(SOURCE DATA)

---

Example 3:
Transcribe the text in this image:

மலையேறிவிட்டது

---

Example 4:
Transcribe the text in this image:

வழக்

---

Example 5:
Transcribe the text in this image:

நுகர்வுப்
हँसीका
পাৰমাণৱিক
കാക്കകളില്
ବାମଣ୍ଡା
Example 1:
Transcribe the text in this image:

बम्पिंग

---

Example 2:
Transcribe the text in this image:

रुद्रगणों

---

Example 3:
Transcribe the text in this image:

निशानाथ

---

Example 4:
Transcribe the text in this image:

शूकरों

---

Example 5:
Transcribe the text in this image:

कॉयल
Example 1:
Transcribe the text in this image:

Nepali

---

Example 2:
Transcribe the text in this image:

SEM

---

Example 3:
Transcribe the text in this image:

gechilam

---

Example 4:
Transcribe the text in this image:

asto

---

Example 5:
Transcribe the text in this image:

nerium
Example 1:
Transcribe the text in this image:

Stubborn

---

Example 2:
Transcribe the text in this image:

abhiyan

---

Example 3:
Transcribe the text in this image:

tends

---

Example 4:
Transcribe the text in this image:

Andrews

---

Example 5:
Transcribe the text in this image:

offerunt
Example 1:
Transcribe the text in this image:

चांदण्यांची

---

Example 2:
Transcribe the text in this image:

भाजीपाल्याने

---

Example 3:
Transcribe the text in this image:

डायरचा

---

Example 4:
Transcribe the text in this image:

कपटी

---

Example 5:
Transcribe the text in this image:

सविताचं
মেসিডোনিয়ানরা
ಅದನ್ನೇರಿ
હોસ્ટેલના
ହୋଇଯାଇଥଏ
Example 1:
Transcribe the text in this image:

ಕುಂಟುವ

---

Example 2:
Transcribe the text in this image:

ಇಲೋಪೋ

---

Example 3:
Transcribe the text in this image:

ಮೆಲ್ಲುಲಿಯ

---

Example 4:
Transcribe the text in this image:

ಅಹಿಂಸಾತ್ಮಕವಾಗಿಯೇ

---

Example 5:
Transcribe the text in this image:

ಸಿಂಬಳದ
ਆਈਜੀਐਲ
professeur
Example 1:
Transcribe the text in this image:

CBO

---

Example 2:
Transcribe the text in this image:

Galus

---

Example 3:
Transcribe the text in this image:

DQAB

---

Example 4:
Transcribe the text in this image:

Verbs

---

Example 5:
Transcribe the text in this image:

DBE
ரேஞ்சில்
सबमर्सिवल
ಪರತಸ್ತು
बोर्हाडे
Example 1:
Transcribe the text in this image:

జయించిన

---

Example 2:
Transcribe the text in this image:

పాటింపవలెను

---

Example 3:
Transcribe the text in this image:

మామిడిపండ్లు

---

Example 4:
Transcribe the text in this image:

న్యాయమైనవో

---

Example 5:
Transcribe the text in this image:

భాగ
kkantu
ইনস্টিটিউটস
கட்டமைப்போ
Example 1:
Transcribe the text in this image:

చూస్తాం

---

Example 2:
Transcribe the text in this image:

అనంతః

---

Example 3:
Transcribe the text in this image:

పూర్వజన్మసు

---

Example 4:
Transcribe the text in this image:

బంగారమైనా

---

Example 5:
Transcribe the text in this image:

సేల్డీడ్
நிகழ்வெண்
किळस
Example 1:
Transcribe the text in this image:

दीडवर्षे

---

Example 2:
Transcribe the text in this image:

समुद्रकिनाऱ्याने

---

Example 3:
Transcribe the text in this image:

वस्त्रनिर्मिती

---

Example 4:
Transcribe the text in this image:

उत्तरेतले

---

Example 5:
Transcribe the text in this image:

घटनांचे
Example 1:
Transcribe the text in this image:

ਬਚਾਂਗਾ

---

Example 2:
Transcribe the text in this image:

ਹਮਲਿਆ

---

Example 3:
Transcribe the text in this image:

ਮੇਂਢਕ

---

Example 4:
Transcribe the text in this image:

(End SOURCE DATA)

## DIRECTIONS FOR THIS TASK
An exact retyping of every line in the records is needed.

## OUTPUT FOR THIS EXERCISE
---

Example 3:
Transcribe the text in this image:

மலையேறிவிட்டது

---

Example 4:
Transcribe the text in this image:

வழக்

---

Example 5:
Transcribe the text in this image:

நுகர்வுப்
हँसीका
পাৰমাণৱিক
കാക്കകളില്
ବାମଣ୍ଡା
Example 1:
Transcribe the text in this image:

बम्पिंग

---

Example 2:
Transcribe the text in this image:

रुद्रगणों

---

Example 3:
Transcribe the text in this image:

निशानाथ

---

Example 4:
Transcribe the text in this image:

शूकरों

---

Example 5:
Transcribe the text in this image:

कॉयल
Example 1:
Transcribe the text in this image:

Nepali

---

Example 2:
Transcribe the text in this image:

SEM

---

Example 3:
Transcribe the text in this image:

gechilam

---

Example 4:
Transcribe the text in this image:

asto

---

Example 5:
Transcribe the text in this image:

nerium
Example 1:
Transcribe the text in this image:

Stubborn

---

Example 2:
Transcribe the text in this image:

abhiyan

---

Example 3:
Transcribe the text in this image:

tends

---

Example 4:
Transcribe the text in this image:

Andrews

---

Example 5:
Transcribe the text in this image:

offerunt
Example 1:
Transcribe the text in this image:

चांदण्यांची

---

Example 2:
Transcribe the text in this image:

भाजीपाल्याने

---

Example 3:
Transcribe the text in this image:

डायरचा

---

Example 4:
Transcribe the text in this image:

कपटी

---

Example 5:
Transcribe the text in this image:

सविताचं
মেসিডোনিয়ানরা
ಅದನ್ನೇರಿ
હોસ્ટેલના
ହୋଇଯାଇଥଏ
Example 1:
Transcribe the text in this image:

ಕುಂಟುವ

---

Example 2:
Transcribe the text in this image:

ಇಲೋಪೋ

---

Example 3:
Transcribe the text in this image:

ಮೆಲ್ಲುಲಿಯ

---

Example 4:
Transcribe the text in this image:

ಅಹಿಂಸಾತ್ಮಕವಾಗಿಯೇ

---

Example 5:
Transcribe the text in this image:

ಸಿಂಬಳದ
ਆਈਜੀਐਲ
professeur
Example 1:
Transcribe the text in this image:

CBO

---

Example 2:
Transcribe the text in this image:

Galus

---

Example 3:
Transcribe the text in this image:

DQAB

---

Example 4:
Transcribe the text in this image:

Verbs

---

Example 5:
Transcribe the text in this image:

DBE
ரேஞ்சில்
सबमर्सिवल
ಪರತಸ್ತು
बोर्हाडे
Example 1:
Transcribe the text in this image:

జయించిన

---

Example 2:
Transcribe the text in this image:

పాటింపవలెను

---

Example 3:
Transcribe the text in this image:

మామిడిపండ్లు

---

Example 4:
Transcribe the text in this image:

న్యాయమైనవో

---

Example 5:
Transcribe the text in this image:

భాగ
kkantu
ইনস্টিটিউটস
கட்டமைப்போ
Example 1:
Transcribe the text in this image:

చూస్తాం

---

Example 2:
Transcribe the text in this image:

అనంతః

---

Example 3:
Transcribe the text in this image:

పూర్వజన్మసు

---

Example 4:
Transcribe the text in this image:

బంగారమైనా

---

Example 5:
Transcribe the text in this image:

సేల్డీడ్
நிகழ்வெண்
किळस
Example 1:
Transcribe the text in this image:

दीडवर्षे

---

Example 2:
Transcribe the text in this image:

समुद्रकिनाऱ्याने

---

Example 3:
Transcribe the text in this image:

वस्त्रनिर्मिती

---

Example 4:
Transcribe the text in this image:

उत्तरेतले

---

Example 5:
Transcribe the text in this image:

घटनांचे
Example 1:
Transcribe the text in this image:

ਬਚਾਂਗਾ

---

Example 2:
Transcribe the text in this image:

ਹਮਲਿਆ

---

Example 3:
Transcribe the text in this image:

ਮੇਂਢਕ

---

Example 4:
Transcribe the text in this image:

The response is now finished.